One of the most fragile and most fascinating aspects of the Occupy encampments was the potential of a new culture evolving spontaneously. Occupy as a movement to fight injustice can endure without the camps, but Occupy as an evolving community with its own spirituality and its own art forms may find it harder to go on.
The “Poetry Assembly” was one of the cultural aspects of the Occupy Wall Street camp at Liberty Plaza in New York. The Poetry Assembly was like a General Assembly in that it functioned through the “people's mike,” with the audience repeating each line en masse. This is completely different from either of the two leading models of poetry reading currently out there.

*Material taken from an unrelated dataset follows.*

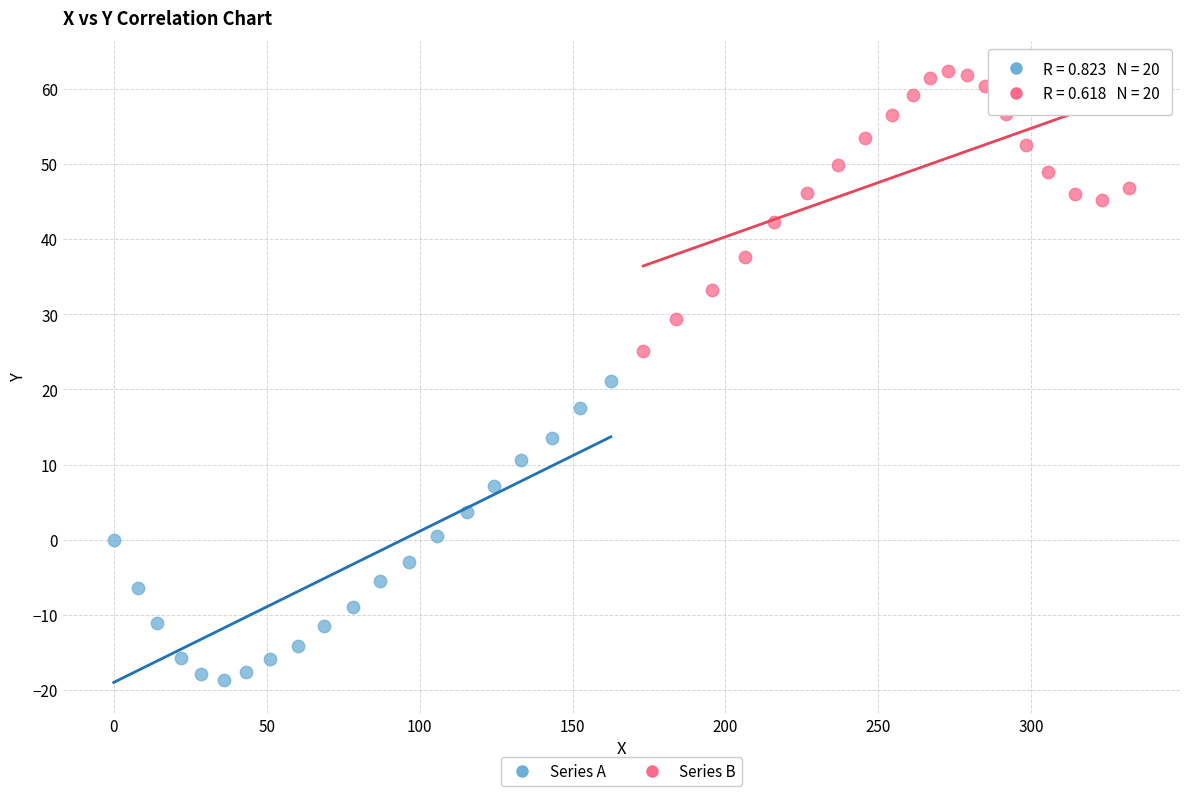

Which series contains the highest Y value?

Series B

The standard “poetry reading” model is top-down, passive consumption: the poet reads and the audience listens. Only they mostly don't actually listen, because it's tough to pay attention to poetry presented in this way, and much easier to pay attention to your beer or other beverage of choice.
The alternative “slam poetry” model is participatory but competitive. It encourages the dumbing-down of the poetry and the mode of performance in order to make a quick impression on the fickle judges.

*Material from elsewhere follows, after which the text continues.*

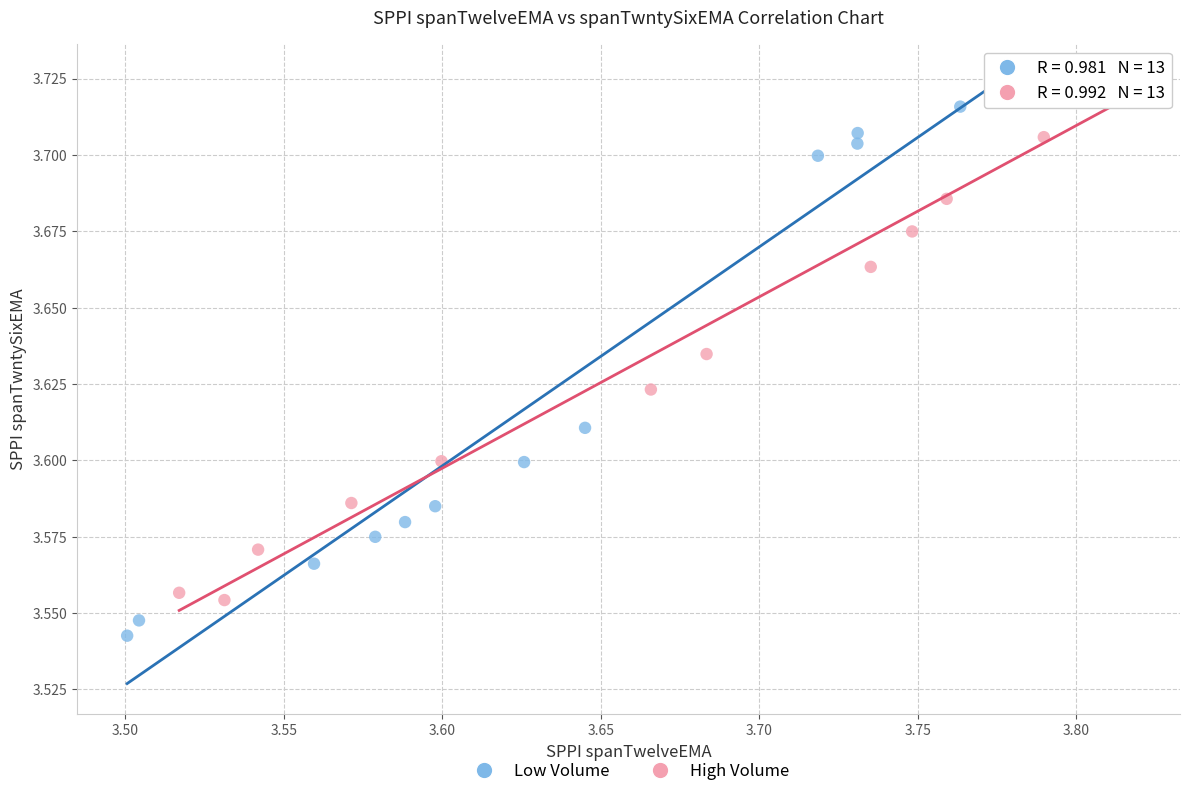

What are all the series names shown in the legend?

Low Volume, High Volume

The Poetry Assembly is much more thoroughly participatory, because each member of the audience has to fully engage with each and every line of the poetry by reciting it back with the people's mike. Instead of simply hearing the poetry, the audience immerses itself in the poetry. And just like the General Assembly, the emphasis is on consensus instead of competition. The poets don't have to worry about out-doing each other. Instead each poem becomes a shared experience.